SymbolicML / DynamicExpressions.jl

Ridiculously fast symbolic expressions
https://ai.damtp.cam.ac.uk/dynamicexpressions
Apache License 2.0
106 stars 15 forks source link

Graph evaluator caching and expression visualiser #98

Closed robdancer closed 3 months ago

robdancer commented 3 months ago

Two main features - they could be split and PR'd separately if that's preferable

Graph evaluator caching

The GraphNode struct now has an additional property, the AbstractArray cache, not initialised during object creation. This enables the result of each node evaluation to be stored and retrieved without the need for a dictionary lookup.

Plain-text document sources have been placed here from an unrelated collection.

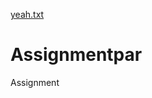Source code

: [yeah.txt](https://github.com/noahosmont/Assignmentpar/files/8398831/yeah.txt)
# Assignmentpar
Assignment
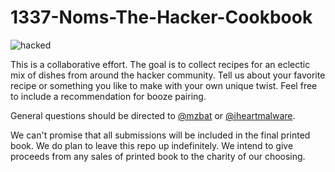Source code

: 1337-Noms-The-Hacker-Cookbook
=============================

![hacked](https://github.com/hotpeppersec/1337-Noms-The-Hacker-Cookbook/blob/master/recipes/images/hacked.jpg)

This is a collaborative effort. The goal is to collect recipes for an
eclectic mix of dishes from around the hacker community. Tell us about
your favorite recipe or something you like to make with your own unique
twist. Feel free to include a recommendation for booze pairing.

General questions should be directed to [@mzbat](https://twitter.com/mzbat) or
[@iheartmalware](https://twitter.com/iheartmalware).

We can't promise that all submissions will be included in the final
printed book. We do plan to leave this repo up indefinitely. We intend
to give proceeds from any sales of printed book to the charity of our choosing.
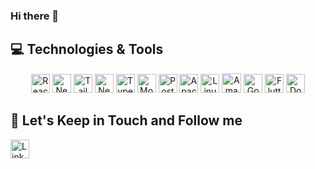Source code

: ### Hi there 👋

## 💻 Technologies & Tools

<p align="center">

<img src="https://img.shields.io/badge/React-61DAFB?logo=react&logoColor=000&style=flat" alt="React Badge" height="30">
<img src="https://img.shields.io/badge/Next.js-000?logo=nextdotjs&logoColor=fff&style=flat" alt="Next Badge" height="30">
<img src="https://img.shields.io/badge/Tailwind%20CSS-06B6D4?logo=tailwindcss&logoColor=fff&style=flat" alt="Tailwind CSS Badge" height="30">
<img src="https://img.shields.io/badge/NestJS-E0234E?logo=nestjs&logoColor=fff&style=flat" alt="NestJS Badge" height="30">
<img src="https://img.shields.io/badge/TypeScript-3178C6?logo=typescript&logoColor=fff&style=flat" alt="Typescript Badge" height="30">
<img src="https://img.shields.io/badge/MongoDB-47A248?logo=mongodb&logoColor=fff&style=flat" alt="MongoDB Badge" height="30">
<img src="https://img.shields.io/badge/PostgreSQL-4169E1?logo=postgresql&logoColor=fff&style=flat" alt="PostgreSQL Badge" height="30">
<img src="https://img.shields.io/badge/Apache%20Kafka-231F20?logo=apachekafka&logoColor=fff&style=flat" alt="Apache Kafka Badge" height="30">
<img src="https://img.shields.io/badge/Linux-FCC624?logo=linux&logoColor=000&style=flat" alt="Linux Badge" height="30">
<img src="https://img.shields.io/badge/Amazon%20Web%20Services-232F3E?logo=amazonwebservices&logoColor=fff&style=flat" alt="Amazon AWS Badge" height="31">
<img src="https://img.shields.io/badge/Go-00ADD8?logo=go&logoColor=fff&style=flat" alt="Go Badge" height="30">
<img src="https://img.shields.io/badge/Flutter-02569B?logo=flutter&logoColor=fff&style=flat" alt="Flutter Badge" height="30">
<img src="https://img.shields.io/badge/Docker-2496ED?logo=docker&logoColor=fff&style=flat" alt="Docker Badge" height="30">

## 🎯 Let's Keep in Touch and Follow me 

<a href="https://www.linkedin.com/in/andrevalverdebrazil/">
  <img src="https://img.shields.io/badge/LinkedIn-0A66C2?logo=linkedin&logoColor=fff&style=flat" alt="LinkedIn Badge" height="30">
</a>
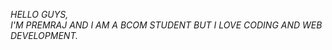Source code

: <I> HELLO GUYS,<br> I'M PREMRAJ AND I AM A BCOM STUDENT BUT I LOVE CODING AND WEB DEVELOPMENT.  </I>
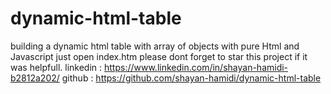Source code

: # dynamic-html-table
building a dynamic html table with array of objects with pure Html and Javascript
just open index.htm
please dont forget to star this project if it was helpfull.
linkedin : https://www.linkedin.com/in/shayan-hamidi-b2812a202/
github : https://github.com/shayan-hamidi/dynamic-html-table
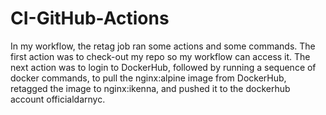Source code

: # CI-GitHub-Actions

In my workflow, the retag job ran some actions and some commands. The first action was to check-out my repo so
my workflow can access it. The next action was to login to DockerHub, followed by running a sequence of docker
commands, to pull the nginx:alpine image from DockerHub, retagged the image to nginx:ikenna, and pushed it to the dockerhub account officialdarnyc.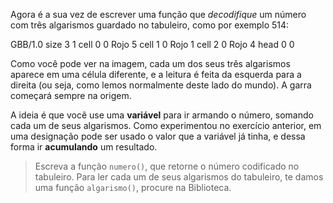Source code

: Agora é a sua vez de escrever uma função que _decodifique_ um número com três algarismos guardado no tabuleiro, como por exemplo 514:

<gs-board>
  GBB/1.0
    size 3 1
    cell 0 0 Rojo 5
    cell 1 0 Rojo 1
    cell 2 0 Rojo 4
    head 0 0
</gs-board>

Como você pode ver na imagem, cada um dos seus três algarismos aparece em uma célula diferente, e a leitura é feita da esquerda para a direita (ou seja, como lemos normalmente deste lado do mundo). A garra começará sempre na origem.

A ideia é que você use uma **variável** para ir armando o número, somando cada um de seus algarismos. Como experimentou no exercício anterior, em uma designação pode ser usado o valor que a variável já tinha, e dessa forma ir **acumulando** um resultado.

> Escreva a função `numero()`, que retorne o número codificado no tabuleiro. Para ler cada um de seus algarismos do tabuleiro, te damos uma função `algarismo()`, procure na Biblioteca.
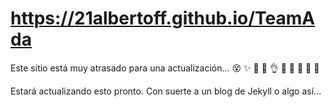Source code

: # https://21albertoff.github.io/TeamAda
Este sitio está muy atrasado para una actualización...
😵
✨
😬
🌁
👌
💖
🔨
🐧
🐸
🦑


Estará actualizando esto pronto. Con suerte a un blog de Jekyll o algo así...
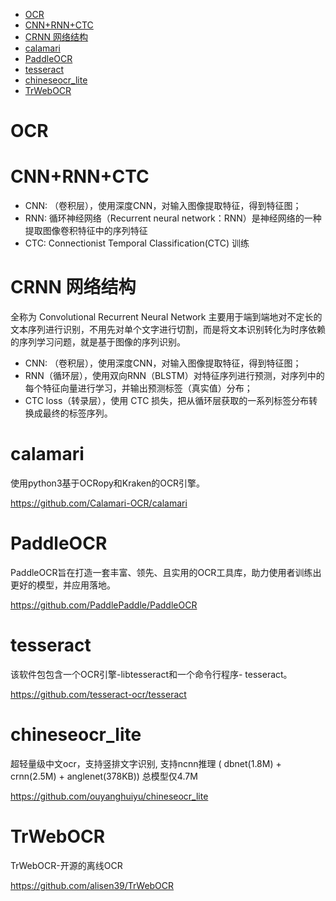 <!-- TOC -->

- [OCR](#ocr)
- [CNN+RNN+CTC](#cnnrnnctc)
- [CRNN 网络结构](#crnn-网络结构)
- [calamari](#calamari)
- [PaddleOCR](#paddleocr)
- [tesseract](#tesseract)
- [chineseocr_lite](#chineseocr_lite)
- [TrWebOCR](#trwebocr)

<!-- /TOC -->

# OCR

# CNN+RNN+CTC

* CNN: （卷积层），使用深度CNN，对输入图像提取特征，得到特征图；
* RNN: 循环神经网络（Recurrent neural network：RNN）是神经网络的一种 提取图像卷积特征中的序列特征
* CTC: Connectionist Temporal Classification(CTC) 训练

# CRNN 网络结构

全称为 Convolutional Recurrent Neural Network 主要用于端到端地对不定长的文本序列进行识别，不用先对单个文字进行切割，而是将文本识别转化为时序依赖的序列学习问题，就是基于图像的序列识别。

* CNN: （卷积层），使用深度CNN，对输入图像提取特征，得到特征图；
* RNN（循环层），使用双向RNN（BLSTM）对特征序列进行预测，对序列中的每个特征向量进行学习，并输出预测标签（真实值）分布；
* CTC loss（转录层），使用 CTC 损失，把从循环层获取的一系列标签分布转换成最终的标签序列。

# calamari

使用python3基于OCRopy和Kraken的OCR引擎。

https://github.com/Calamari-OCR/calamari

# PaddleOCR

PaddleOCR旨在打造一套丰富、领先、且实用的OCR工具库，助力使用者训练出更好的模型，并应用落地。

https://github.com/PaddlePaddle/PaddleOCR

# tesseract

该软件包包含一个OCR引擎-libtesseract和一个命令行程序- tesseract。

https://github.com/tesseract-ocr/tesseract


# chineseocr_lite

超轻量级中文ocr，支持竖排文字识别, 支持ncnn推理 ( dbnet(1.8M) + crnn(2.5M) + anglenet(378KB)) 总模型仅4.7M

https://github.com/ouyanghuiyu/chineseocr_lite

# TrWebOCR

TrWebOCR-开源的离线OCR

https://github.com/alisen39/TrWebOCR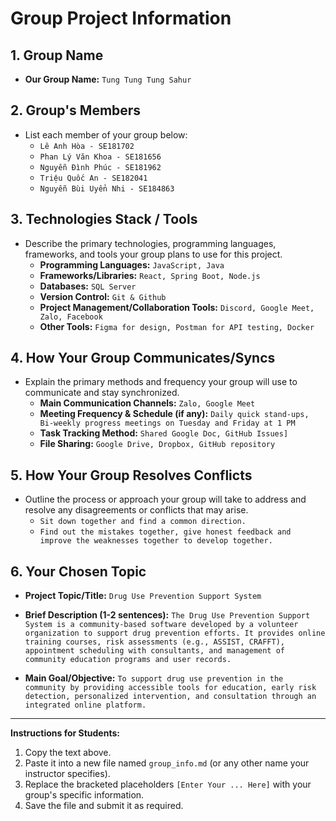 # Group Project Information

## 1. Group Name

* **Our Group Name:** `Tung Tung Tung Sahur`

## 2. Group's Members

* List each member of your group below:
    * `Lê Anh Hòa - SE181702`
    * `Phan Lý Văn Khoa - SE181656`
    * `Nguyễn Đình Phúc - SE181962`
    * `Triệu Quốc An - SE182041`
    * `Nguyễn Bùi Uyển Nhi - SE184863`

## 3. Technologies Stack / Tools

* Describe the primary technologies, programming languages, frameworks, and tools your group plans to use for this project.
    * **Programming Languages:** `JavaScript, Java`
    * **Frameworks/Libraries:** `React, Spring Boot, Node.js`
    * **Databases:** `SQL Server`
    * **Version Control:** `Git & Github`
    * **Project Management/Collaboration Tools:** `Discord, Google Meet, Zalo, Facebook`
    * **Other Tools:** `Figma for design, Postman for API testing, Docker`

## 4. How Your Group Communicates/Syncs

* Explain the primary methods and frequency your group will use to communicate and stay synchronized.
    * **Main Communication Channels:** `Zalo, Google Meet`
    * **Meeting Frequency & Schedule (if any):** `Daily quick stand-ups, Bi-weekly progress meetings on Tuesday and Friday at 1 PM`
    * **Task Tracking Method:** `Shared Google Doc, GitHub Issues]`
    * **File Sharing:** `Google Drive, Dropbox, GitHub repository`

## 5. How Your Group Resolves Conflicts

* Outline the process or approach your group will take to address and resolve any disagreements or conflicts that may arise.
    * `Sit down together and find a common direction.`
    * `Find out the mistakes together, give honest feedback and improve the weaknesses together to develop together.`

## 6. Your Chosen Topic

* **Project Topic/Title:** `Drug Use Prevention Support System`
* **Brief Description (1-2 sentences):** `The Drug Use Prevention Support System is a community-based software developed by a volunteer organization to support drug prevention efforts. It provides online training courses, risk assessments (e.g., ASSIST, CRAFFT), appointment scheduling with consultants, and management of community education programs and user records.`

* **Main Goal/Objective:** `To support drug use prevention in the community by providing accessible tools for education, early risk detection, personalized intervention, and consultation through an integrated online platform.`

---

**Instructions for Students:**
1.  Copy the text above.
2.  Paste it into a new file named `group_info.md` (or any other name your instructor specifies).
3.  Replace the bracketed placeholders `[Enter Your ... Here]` with your group's specific information.
4.  Save the file and submit it as required.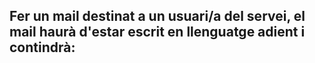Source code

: 
## Fer un mail destinat a un usuari/a del servei, el mail haurà d'estar escrit en llenguatge adient i contindrà:

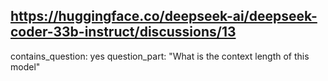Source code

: ## https://huggingface.co/deepseek-ai/deepseek-coder-33b-instruct/discussions/13

contains_question: yes
question_part: "What is the context length of this model"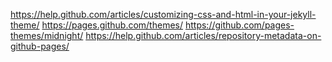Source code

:https://help.github.com/articles/customizing-css-and-html-in-your-jekyll-theme/
https://pages.github.com/themes/
https://github.com/pages-themes/midnight/
https://help.github.com/articles/repository-metadata-on-github-pages/

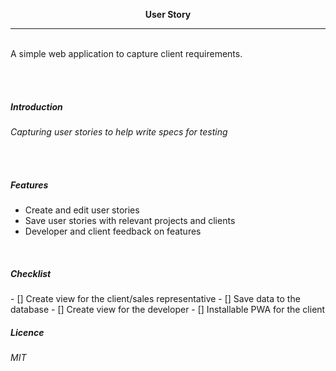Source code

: <p align="center">
  <b>User Story</b>
</p>
<hr>
<br>
A simple web application to capture client requirements.

<br><br>
<h5>Introduction</h5>
<em>Capturing user stories to help write specs for testing</em>

<br><br>

<h5>Features</h5>

<ul>
  <li>Create and edit user stories</li>
  <li>Save user stories with relevant projects and clients</li>
  <li>Developer and client feedback on features</li>
</ul>



<br>

<h5>Checklist</h5>
- [] Create view for the client/sales representative
- [] Save data to the database
- [] Create view for the developer
- [] Installable PWA for the client



<h5>Licence</h5>
<em>MIT</em>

A GraphNode can now also have the constant property set to true during evaluation if it is an operator node with constant operand nodes. In such a case the val property will also be set to the result of the single operation required. This behaviour won't occur in sufficiently optimised expressions, as a subexpression consisting of operators with constant operand nodes could be replaced with a single constant node. This doesn't meaningfully mutate the expression during the evaluation, as the constant property is otherwise meaningless for nodes with degree >0.

In terms of the evaluator itself, there are two implemented versions: one using Base.map, and one using LoopVectorization.vmapnt which is used when the LoopVectorization package is loaded. Some rough tests I did found that, on a graph with no shared subexpressions, the graph evaluator takes 1.4x as long as the corresponding (with or without LoopVectorization) tree evaluator. I might do some more work on reducing that, one method would be to quickly identify whether shared subexpressions exist in the expression and choose a corresponding evaluator. The relative performance of the graph evaluator operating on an expression with shared subexpressions is entirely dependent on the number and size of the shared subexpressions but has a theoretically unbounded performance improvement.

Expression visualiser

Expressions using many repeated shared subexpressions can produce long string representations, making it difficult to understand the graph structure of the expression. An example of the visualiser:

using Plots, GraphRecipes
using DynamicExpressions

operators = OperatorEnum(;
    binary_operators=[+, -, *, /], unary_operators=[cos, sin]
);

g0 = DynamicExpressions.GraphNode(feature=1)
g1 = sin(g0)
g2 = g1 + 2.5
g3 = g1 / g2

visualize(g3, operators)

Produces the output: output

Red node represents the root, and the labels on each arrow signify the number of the operand.

I've also updated SymbolicRegression.jl that improves the form_random_connection! mutation but it relies on the new randomised_topological_sort function added to DynamicExpressions in this PR.

Would be very happy to hear any and all feedback!

MilesCranmer commented 3 months ago

Thanks! Yeah could this be split into two PRs? Usually it's fine to have both in one, but these features cover quite different areas so are probably best split.

MilesCranmer commented 3 months ago

I wonder if we could depend on https://github.com/JuliaGraphs/Graphs.jl? If we set up all of the right methods in a DynamicExpressionsGraphsExt, we should get the plotting "for free" – https://juliagraphs.org/Graphs.jl/stable/first_steps/plotting/ and not need our own custom plotting function.

Although will need https://github.com/JuliaGraphs/Graphs.jl/issues/395

robdancer commented 3 months ago

Thanks! Yeah could this be split into two PRs? Usually it's fine to have both in one, but these features cover quite different areas so are probably best split.

Agreed - two PRs is best. Let me close this pull request and I'll set up two new ones.